Mercy without measure – Wednesday, 27th week in ordinary time- Jonah 4: 1-11

How well do we know God? Jonah for one knew God very well and that accounts for his tantrums all through this book. Jonah knew God so well that he not only knew that God is merciful but he knew the inner depths, the quality of that mercy. This is why in today’s passage he says, “I knew that you are a gracious and merciful God, slow to anger, rich in clemency, loath to punish.” Jonah knew that God’s heart would melt if Nineveh, the hated enemy of his people, would as much as blink; and blink they did.

The prophets of Israel were for the most part nationalistic; God was the Lord of Israel and, through his prophets, addressed the chosen people.  But in addition, as Jonah’s; book makes clear, God was also profoundly concerned with the behaviour and lot of all mankind.  The violence and evil of the gentile citizens of Nineveh were of no less concern to God than was the evil of his own people. 

Yet the mercy of God always seeks to turn aside evil and offer mercy to those who repent.  The story of  Jonah Is the story of a reluctant prophet who was sent to Nineveh  to demonstrates the concern of God for gentiles and the possibility of gentiles repenting and finding God’s mercy.  Thus, for the gentile reader of the Old Testament, the book of Jonah reveals the grand nature of a compassionate and universal God. Ironically, The Assyrians did what the Israelites took a long time to do; repent at the first invitation from God.

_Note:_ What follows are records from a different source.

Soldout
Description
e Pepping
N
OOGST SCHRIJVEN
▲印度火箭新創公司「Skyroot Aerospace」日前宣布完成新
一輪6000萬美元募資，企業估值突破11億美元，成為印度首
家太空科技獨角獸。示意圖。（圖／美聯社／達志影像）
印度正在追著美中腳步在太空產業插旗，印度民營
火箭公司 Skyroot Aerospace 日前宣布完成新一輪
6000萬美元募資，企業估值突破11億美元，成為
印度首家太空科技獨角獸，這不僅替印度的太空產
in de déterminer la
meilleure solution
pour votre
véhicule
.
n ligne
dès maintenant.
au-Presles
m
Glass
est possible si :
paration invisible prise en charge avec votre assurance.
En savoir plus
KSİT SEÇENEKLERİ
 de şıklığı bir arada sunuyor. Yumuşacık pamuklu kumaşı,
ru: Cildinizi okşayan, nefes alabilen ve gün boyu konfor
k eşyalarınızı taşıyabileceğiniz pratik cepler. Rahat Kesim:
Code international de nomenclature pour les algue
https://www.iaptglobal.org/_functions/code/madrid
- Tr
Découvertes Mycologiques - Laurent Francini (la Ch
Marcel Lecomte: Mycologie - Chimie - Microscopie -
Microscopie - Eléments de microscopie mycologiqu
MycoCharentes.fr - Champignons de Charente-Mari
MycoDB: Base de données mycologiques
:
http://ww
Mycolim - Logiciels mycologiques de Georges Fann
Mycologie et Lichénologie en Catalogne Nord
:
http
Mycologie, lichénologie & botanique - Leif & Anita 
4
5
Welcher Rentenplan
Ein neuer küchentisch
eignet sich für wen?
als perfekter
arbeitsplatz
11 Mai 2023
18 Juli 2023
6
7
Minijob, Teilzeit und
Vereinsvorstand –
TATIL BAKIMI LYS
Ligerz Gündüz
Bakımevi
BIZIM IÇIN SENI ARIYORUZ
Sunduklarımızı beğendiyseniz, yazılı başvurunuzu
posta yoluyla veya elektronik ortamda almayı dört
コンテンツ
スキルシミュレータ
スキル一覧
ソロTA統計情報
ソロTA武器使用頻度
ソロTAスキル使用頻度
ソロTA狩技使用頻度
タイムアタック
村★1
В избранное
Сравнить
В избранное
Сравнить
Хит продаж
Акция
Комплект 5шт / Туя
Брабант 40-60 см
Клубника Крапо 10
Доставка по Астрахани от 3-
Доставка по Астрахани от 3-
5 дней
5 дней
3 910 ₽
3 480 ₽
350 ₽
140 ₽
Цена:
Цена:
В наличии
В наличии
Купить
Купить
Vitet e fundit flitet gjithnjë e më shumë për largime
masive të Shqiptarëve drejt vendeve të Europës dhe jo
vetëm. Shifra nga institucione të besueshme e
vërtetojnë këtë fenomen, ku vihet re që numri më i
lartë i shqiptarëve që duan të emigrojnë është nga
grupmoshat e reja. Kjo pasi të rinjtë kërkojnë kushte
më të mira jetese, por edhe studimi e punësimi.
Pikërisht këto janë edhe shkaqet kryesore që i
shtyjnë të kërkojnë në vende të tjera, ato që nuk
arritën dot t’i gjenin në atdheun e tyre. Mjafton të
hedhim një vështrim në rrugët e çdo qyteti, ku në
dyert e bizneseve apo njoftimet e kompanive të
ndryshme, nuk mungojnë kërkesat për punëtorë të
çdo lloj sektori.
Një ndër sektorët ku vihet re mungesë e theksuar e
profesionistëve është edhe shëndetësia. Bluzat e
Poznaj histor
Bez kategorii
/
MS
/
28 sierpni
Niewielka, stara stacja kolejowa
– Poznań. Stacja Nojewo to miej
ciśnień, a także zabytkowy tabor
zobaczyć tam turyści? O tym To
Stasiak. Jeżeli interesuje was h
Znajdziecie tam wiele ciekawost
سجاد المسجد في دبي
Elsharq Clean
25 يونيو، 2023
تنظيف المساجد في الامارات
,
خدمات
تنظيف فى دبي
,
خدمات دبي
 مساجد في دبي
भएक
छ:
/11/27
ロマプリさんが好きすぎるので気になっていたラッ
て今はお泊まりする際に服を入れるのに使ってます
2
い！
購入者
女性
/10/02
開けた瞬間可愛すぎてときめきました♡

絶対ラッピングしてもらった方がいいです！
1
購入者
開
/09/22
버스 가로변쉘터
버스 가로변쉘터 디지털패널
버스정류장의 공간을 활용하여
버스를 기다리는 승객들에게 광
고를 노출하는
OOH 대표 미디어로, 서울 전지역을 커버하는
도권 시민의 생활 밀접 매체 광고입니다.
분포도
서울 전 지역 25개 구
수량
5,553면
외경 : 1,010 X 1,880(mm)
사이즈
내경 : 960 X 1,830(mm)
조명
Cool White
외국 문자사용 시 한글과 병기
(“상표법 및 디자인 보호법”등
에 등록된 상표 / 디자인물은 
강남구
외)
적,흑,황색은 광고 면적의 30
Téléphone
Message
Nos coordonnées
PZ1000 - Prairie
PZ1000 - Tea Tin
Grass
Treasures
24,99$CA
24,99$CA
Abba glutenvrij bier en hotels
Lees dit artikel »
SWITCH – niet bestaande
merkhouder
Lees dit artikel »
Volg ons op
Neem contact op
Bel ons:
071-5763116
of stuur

So Jonah does not only highlight God’s mercy but a particular quality of that mercy; a mercy that is unmerited and above all a mercy that God is free to give it to whomever he pleases.  This book is an excellent book to study the theology behind ‘divine mercy.’ God would not be pleased by mere recitation of prayers if our lives mirror the behaviour of older brother in the parable of the Prodigal son, or for that matter that the attitude of Jonah.